11.1 Noteworthy features

Swappable data backends with support for Amazon S3, MinIO, and others

Storage integrations for HDFS, PrestoDB, Apache Spark, Dask, and others

Language bindings for C/C++, Python, R, Java, and Go

12 Vectors

See vector databases.

13 Time series/Event crunching/Streaming

See databases for realtime use.

14 Interesting experiments

14.1 noisepage

Self-learning database: NoisePage

NoisePage is a relational database management system (DBMS) designed from the ground up for autonomous deployment. It uses integrated machine learning components to control its configuration, optimization, and tuning. The system will support automated physical database design (e.g., indexes, materialized views, sharding), knob configuration tuning, SQL tuning, and hardware capacity/scaling. Our research focuses on building the system components that support such self-driving operation with little to no human guidance.

I believe that it does not work yet.

14.2 Logica

logica (source)

Logica is for engineers, data scientists and other specialists who want to use logic programming syntax when writing queries and pipelines to run on BigQuery.

Logica compiles to StandardSQL and gives you access to the power of BigQuery engine with the convenience of logic programming syntax.

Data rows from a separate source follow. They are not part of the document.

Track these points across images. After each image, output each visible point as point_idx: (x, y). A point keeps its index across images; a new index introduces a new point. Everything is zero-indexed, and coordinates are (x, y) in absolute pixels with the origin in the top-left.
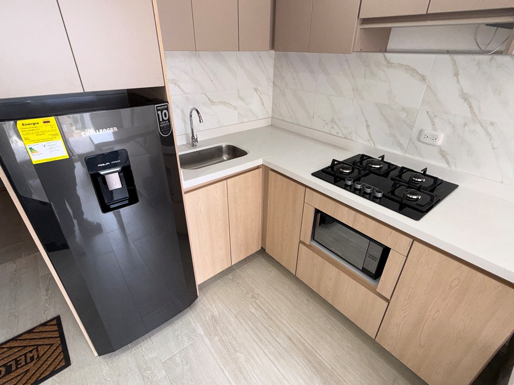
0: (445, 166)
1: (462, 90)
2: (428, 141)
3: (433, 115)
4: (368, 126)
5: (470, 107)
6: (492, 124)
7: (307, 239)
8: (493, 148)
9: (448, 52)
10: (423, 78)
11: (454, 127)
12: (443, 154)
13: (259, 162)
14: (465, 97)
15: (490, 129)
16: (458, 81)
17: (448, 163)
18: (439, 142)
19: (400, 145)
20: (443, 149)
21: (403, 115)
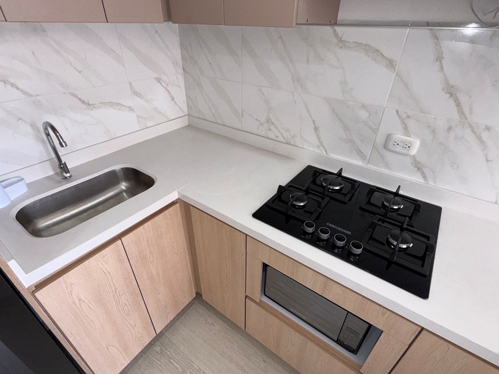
0: (421, 180)
1: (446, 81)
2: (399, 149)
3: (404, 116)
4: (316, 129)
5: (458, 104)
6: (488, 129)
7: (257, 294)
8: (487, 160)
9: (428, 24)
10: (391, 64)
11: (433, 131)
12: (418, 166)
13: (173, 196)
14: (451, 91)
15: (485, 135)
16: (442, 68)
17: (425, 177)
18: (414, 151)
19: (361, 154)
20: (418, 160)
21: (363, 115)
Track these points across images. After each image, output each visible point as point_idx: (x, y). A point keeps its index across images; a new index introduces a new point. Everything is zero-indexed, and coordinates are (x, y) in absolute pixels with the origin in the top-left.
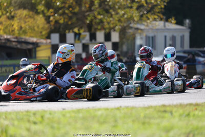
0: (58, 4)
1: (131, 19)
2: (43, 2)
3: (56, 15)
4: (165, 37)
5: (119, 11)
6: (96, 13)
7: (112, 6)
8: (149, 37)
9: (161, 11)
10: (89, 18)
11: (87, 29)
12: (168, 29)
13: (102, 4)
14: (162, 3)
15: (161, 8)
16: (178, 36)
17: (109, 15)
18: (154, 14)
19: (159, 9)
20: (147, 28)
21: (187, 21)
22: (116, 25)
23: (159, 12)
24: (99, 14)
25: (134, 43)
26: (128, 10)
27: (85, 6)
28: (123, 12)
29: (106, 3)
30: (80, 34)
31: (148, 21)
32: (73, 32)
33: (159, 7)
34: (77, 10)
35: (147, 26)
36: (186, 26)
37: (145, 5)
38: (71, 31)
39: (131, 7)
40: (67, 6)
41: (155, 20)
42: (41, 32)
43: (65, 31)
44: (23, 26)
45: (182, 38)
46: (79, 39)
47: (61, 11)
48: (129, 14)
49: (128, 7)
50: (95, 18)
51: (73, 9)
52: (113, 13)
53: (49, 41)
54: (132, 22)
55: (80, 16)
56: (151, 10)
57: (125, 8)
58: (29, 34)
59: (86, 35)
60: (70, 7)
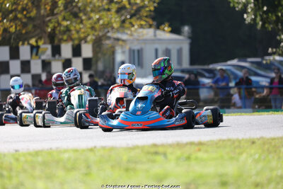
0: (8, 5)
1: (108, 25)
3: (5, 21)
5: (92, 15)
6: (60, 18)
7: (82, 8)
8: (134, 51)
9: (150, 15)
10: (51, 25)
11: (47, 40)
12: (160, 40)
13: (69, 5)
14: (151, 3)
15: (150, 11)
16: (174, 49)
17: (79, 21)
18: (140, 18)
19: (147, 11)
20: (131, 38)
21: (186, 29)
22: (88, 35)
23: (146, 17)
24: (64, 19)
25: (114, 59)
26: (104, 13)
27: (46, 9)
28: (97, 16)
29: (74, 4)
30: (38, 47)
31: (133, 29)
32: (29, 44)
33: (147, 9)
34: (33, 13)
35: (131, 35)
36: (184, 36)
37: (128, 6)
38: (26, 43)
39: (109, 10)
40: (20, 8)
41: (141, 26)
43: (18, 43)
45: (180, 51)
46: (37, 54)
47: (11, 16)
48: (106, 19)
49: (104, 10)
50: (59, 24)
51: (28, 13)
52: (84, 18)
54: (110, 29)
55: (37, 22)
56: (136, 13)
57: (100, 11)
59: (47, 49)
60: (24, 9)
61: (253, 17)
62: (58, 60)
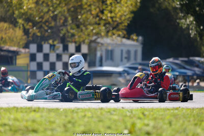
0: (37, 18)
1: (98, 34)
2: (24, 17)
3: (35, 28)
4: (122, 51)
5: (89, 27)
6: (69, 28)
7: (83, 23)
8: (108, 51)
9: (125, 29)
10: (63, 32)
13: (75, 20)
14: (126, 21)
15: (125, 26)
16: (132, 50)
17: (80, 30)
18: (118, 30)
20: (112, 42)
21: (141, 38)
22: (86, 39)
23: (122, 29)
24: (72, 28)
25: (95, 55)
26: (96, 26)
27: (59, 22)
28: (92, 28)
29: (78, 20)
30: (54, 46)
31: (114, 37)
32: (48, 43)
33: (123, 25)
34: (53, 24)
35: (113, 40)
36: (139, 42)
37: (111, 22)
38: (46, 42)
39: (99, 24)
40: (44, 20)
41: (119, 36)
42: (19, 43)
43: (42, 42)
44: (4, 36)
45: (136, 52)
46: (54, 50)
47: (38, 26)
49: (97, 24)
50: (68, 32)
51: (49, 24)
52: (84, 28)
53: (27, 50)
54: (99, 36)
55: (55, 30)
57: (94, 24)
58: (9, 44)
59: (59, 47)
60: (46, 21)
61: (195, 32)
62: (67, 54)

This is useful because BigQuery is magnitudes more powerful than state of the art native logic programming engines.

We encourage you to try Logica, especially if

you already use logic programming and need more computational power, or

you use SQL, but feel unsatisfied about its readability, or

you want to learn logic programming and apply it to processing of Big Data.

In the future we plan to support more SQL dialects and engines.

15 Incoming

Clickhouse for example is a columnar database that avoids some of the problems of row-oriented tabular databases. I guess you could try that? And Amazon Athena turns arbitrary data into SQL-queryable data, apparently. So the skills here are general.